Shypple - the Booking.com of intercontinental sea freight. This digital freight forwarding platform was founded in 2016 by Jarell Habets. It connects more than 3,000 companies worldwide. "We're a travel agency for international freight traffic. We put companies in touch with carriers and arrange customs clearance and transport from ports," he says.
"Our platform's users can track their containers, just like an online order. They can also communicate with Shypple via the chat function. Users can contact other chain parties too. Even our clients' suppliers or customers." Last year, Shypple was voted Sprout's (a Dutch business media platform) Startup of the Year. And the company raised €7 million in a Series A funding round.
“The tale began in 2015 when I was studying in Rotterdam. I started working for a freight forwarder in the port there. I learned an awful lot from my boss. And my passion for the intercontinental logistics sector ignited. As a consumer, you have no idea what goes on behind the scenes. The market is so much bigger and more dynamic than it first seems," says Jarell.
“The market's complexity surprised me. I was also astounded at the amount of work still being done manually. There's a lot of communication with the customer, by phone and e-mail. That takes up a lot of time. After sending an e-mail, the information is often outdated. So, by definition, clients are behind regarding information provision. Compare the logistics and travel sector. Last-mentioned is far more efficient and is much better positioned digitally. I thought I could do something with that. That's how Shypple was born."
Now, about five years later, Shypple has 3,000 users. Of these, 400 are paying clients. "It's not only import and export companies that can use the platform. Suppliers or growers can also enter their data," Jarell explains.
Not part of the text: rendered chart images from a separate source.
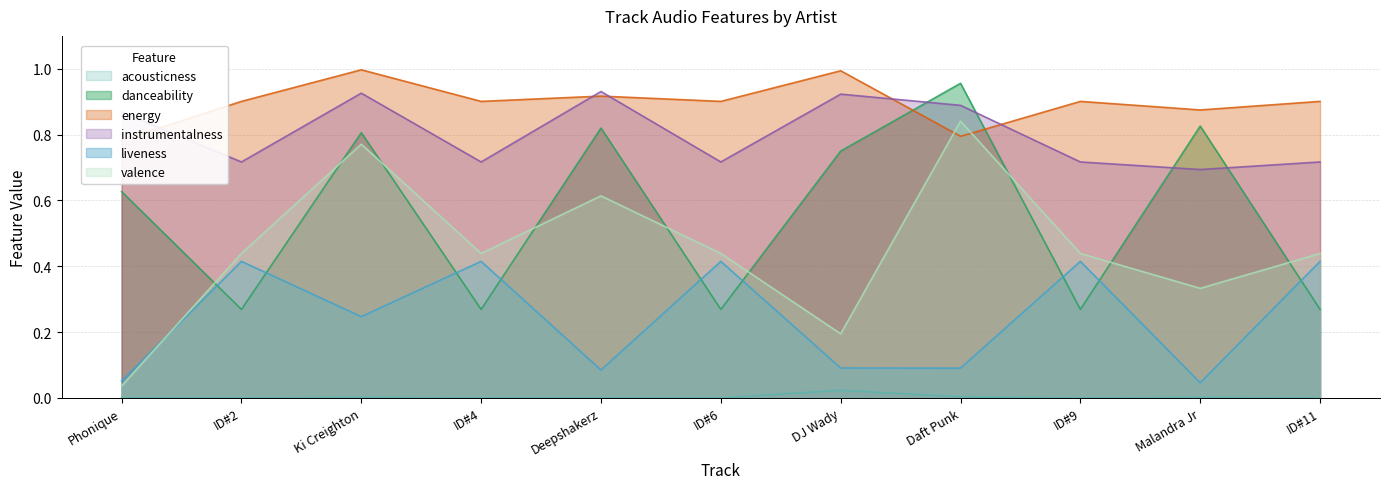

List the series in order of their peak value, highest first.

energy, danceability, instrumentalness, valence, liveness, acousticness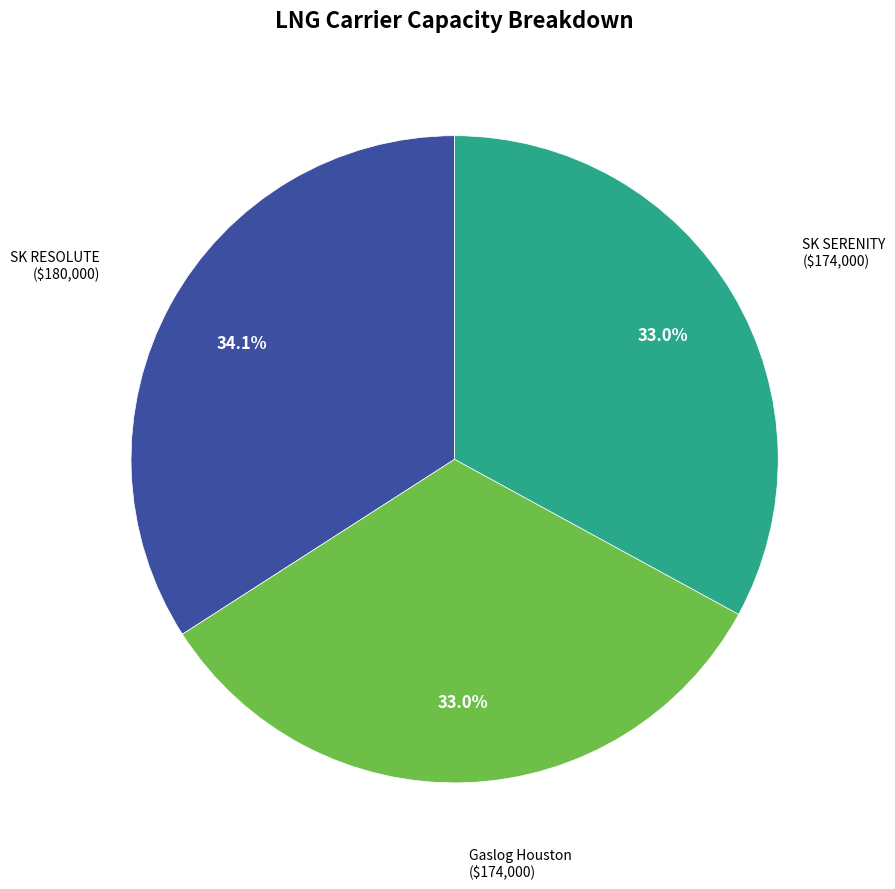

To the nearest percent, what percentage of the pie is SK SERENITY?

33%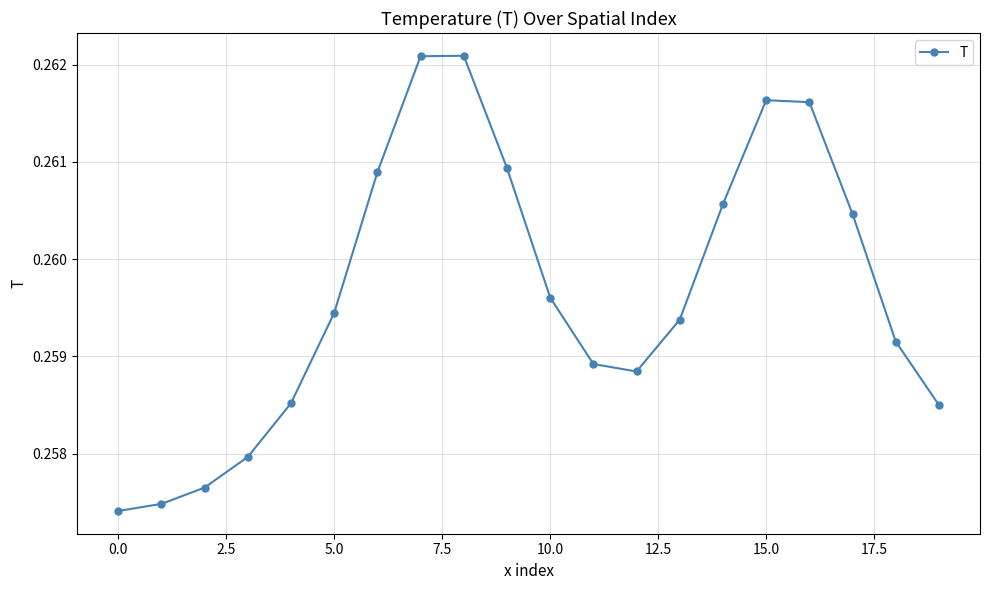

How many values are between 0 and 1?

20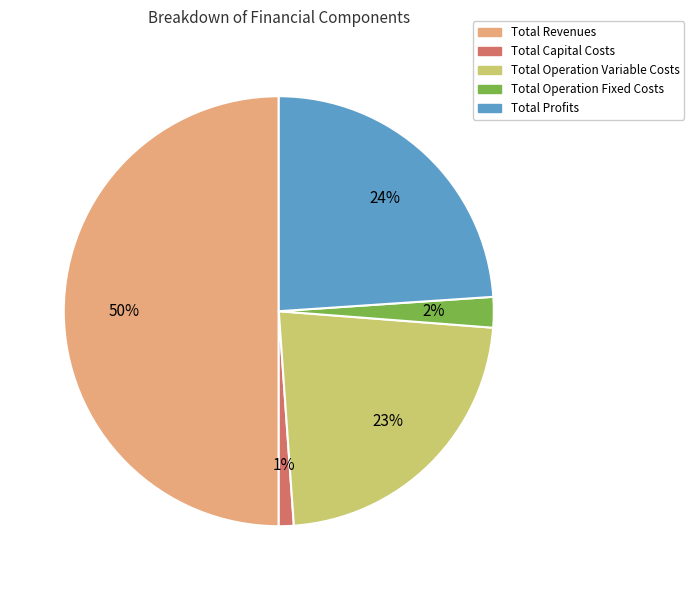

Rank the categories by value from highest to lowest.

Total Revenues, Total Profits, Total Operation Variable Costs, Total Operation Fixed Costs, Total Capital Costs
There are some major advantages. Customers can track their shipments. They can see what's in the container. And who they can communicate with in the chain.
"For example, a few weeks ago, the Ever Given blocked the Suez Canal. Our users could very quickly see where their containers were. And whether they'd be delayed. Some saw that their containers were on the Ever Given, or on one stuck behind it. They could immediately tell their customers that certain products would be delayed. Information is so important nowadays. And it will only become more so in the future."
Fruit and vegetable sector
This year, Shypple will introduce a fruit and vegetable sector-specific service. "Information provision is vital in this sector, even more so than for dry goods," says Habets. "Refrigerated cargo is often expensive too. We've already been approached many times by people in the fruit and vegetable sector."
"They want to know if the platform's also suitable for them. We've had to deny these requests because our platform's not yet ready. We're working hard to make Shypple suitable for the fruit and vegetable sector. We hope to tailor the platform specifically to this target group this year. So keep an eye on us," concludes Jarell.